For high-quality government bond markets, both factors point the
same way : more and more demand equals higher and higher prices and lower and
lower yields. That's a move likely to be supported by any weakness in stock
markets, which finally began to lose some of their invulnerability at the end
of last week and are currently due to open on Wall St a further 2.5% lower
today. Gold, the epitome of a safe-haven for many, has traded as high as $1,689
this morning -- that's up nearly $50 per tonne since Friday.
But back to bonds, and specifically US Treasuries. The yield on
the long bond, the 30yr Treasury, hit a new record low on Friday, so it seems a
brave time for technical analysts at JPMorgan Chase to publish their view over
the weekend that we should be looking out for a turnaround in the
direction of bond yields .... something you might think distinctly
unlikely until the world gets a convincing grip on Corvid 19. This morning the
closely-watched 10yr yield is trading at 1.39%, down 8bp and threatening its
own record low of 1.32% seen in mid-2016.. In terms of what's going on in the
world, it doesn't seem an obviously bearish moment for bond markets. But that's
the thing about purely technical analysts ..... whether they are using the
highly advanced supertools and computer programmes of today or scratching lines
on hand-drawn charts as they used to decades ago, strict technicians don't care
a jot about fundamentals. It's all about the price action ....

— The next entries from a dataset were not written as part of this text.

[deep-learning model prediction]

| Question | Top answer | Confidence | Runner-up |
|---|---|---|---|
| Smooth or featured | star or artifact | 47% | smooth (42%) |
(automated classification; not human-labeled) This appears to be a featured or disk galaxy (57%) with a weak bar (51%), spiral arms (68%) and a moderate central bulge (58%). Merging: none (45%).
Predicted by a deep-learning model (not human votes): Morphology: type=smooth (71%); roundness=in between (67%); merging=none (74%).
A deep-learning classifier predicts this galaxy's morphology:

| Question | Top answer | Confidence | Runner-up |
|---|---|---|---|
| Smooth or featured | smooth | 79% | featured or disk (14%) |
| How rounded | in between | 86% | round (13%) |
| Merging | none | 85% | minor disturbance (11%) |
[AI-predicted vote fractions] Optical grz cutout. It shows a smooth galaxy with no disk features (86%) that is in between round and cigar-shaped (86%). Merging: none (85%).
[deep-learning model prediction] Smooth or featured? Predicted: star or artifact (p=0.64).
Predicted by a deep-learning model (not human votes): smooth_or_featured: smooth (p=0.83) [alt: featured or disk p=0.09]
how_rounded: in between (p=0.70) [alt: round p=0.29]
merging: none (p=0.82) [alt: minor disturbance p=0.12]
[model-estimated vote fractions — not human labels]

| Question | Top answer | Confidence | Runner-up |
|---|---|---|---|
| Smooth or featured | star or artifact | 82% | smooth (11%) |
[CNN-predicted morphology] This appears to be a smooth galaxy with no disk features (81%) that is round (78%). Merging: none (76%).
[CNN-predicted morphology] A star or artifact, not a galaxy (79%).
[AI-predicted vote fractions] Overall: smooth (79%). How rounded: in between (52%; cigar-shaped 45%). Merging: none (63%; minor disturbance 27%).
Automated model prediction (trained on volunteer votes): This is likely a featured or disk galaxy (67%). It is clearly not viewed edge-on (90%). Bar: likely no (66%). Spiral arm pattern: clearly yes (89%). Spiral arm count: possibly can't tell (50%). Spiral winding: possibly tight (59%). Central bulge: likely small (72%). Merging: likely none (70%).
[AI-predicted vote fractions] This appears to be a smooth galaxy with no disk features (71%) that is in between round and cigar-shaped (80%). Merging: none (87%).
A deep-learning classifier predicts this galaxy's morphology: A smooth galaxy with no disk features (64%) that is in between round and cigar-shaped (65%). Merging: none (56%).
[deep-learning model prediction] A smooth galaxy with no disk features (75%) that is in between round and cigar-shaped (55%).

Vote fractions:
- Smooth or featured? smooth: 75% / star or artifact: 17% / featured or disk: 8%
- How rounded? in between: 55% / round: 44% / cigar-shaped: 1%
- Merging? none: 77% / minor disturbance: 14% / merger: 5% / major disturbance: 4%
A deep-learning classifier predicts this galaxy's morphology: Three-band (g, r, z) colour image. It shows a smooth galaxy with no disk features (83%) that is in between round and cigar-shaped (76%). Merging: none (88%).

Now that's an alien concept for some, particularly those new to
markets. Why should previous price history dictate price action in the future,
particularly if momentous and breaking fundamental events argue for the
opposite position? Some will never accept the inherent worth of
technical analysis, but ALL should be aware of what the
technicals are saying because of the weight of money controlled by technical
systems. After all, the trend-following systems that now make up such a large
proportion of market volume are in essence technical systems. Even those who
are fundamental traders at heart would be foolish not to pay attention to
signals that so many follow.
Anyway, it's a prices down / yields up story but JPMorgan Chase's
technical experts were wise enough to suggest that there could be something
left in the bond rally after the reversal in US equities at the end of last
week spilt over into increased volatility and "risk off" thinking.
Their target in that scenario was a 10yr yield of 1.285% - 1.36% before we can
expect the reversal . In other words, we're nearly there already. So are you
nearly ready to bet on a reversal in bonds ? Plenty aren't, just as there are
plenty of analysts who can see yields in the US getting down to near zero just
as they are in many other places in the world.
If that were to happen, shorting bonds at or near current levels
will look a bit silly in hindsight. But then again technical traders generally
operate with fairly tight "stop loss" levels and no doubt JPMorgan
Chase will have such a get-out order in place to restrict losses. "Just as
well" many might say, but then again imagine the kudos if they were right.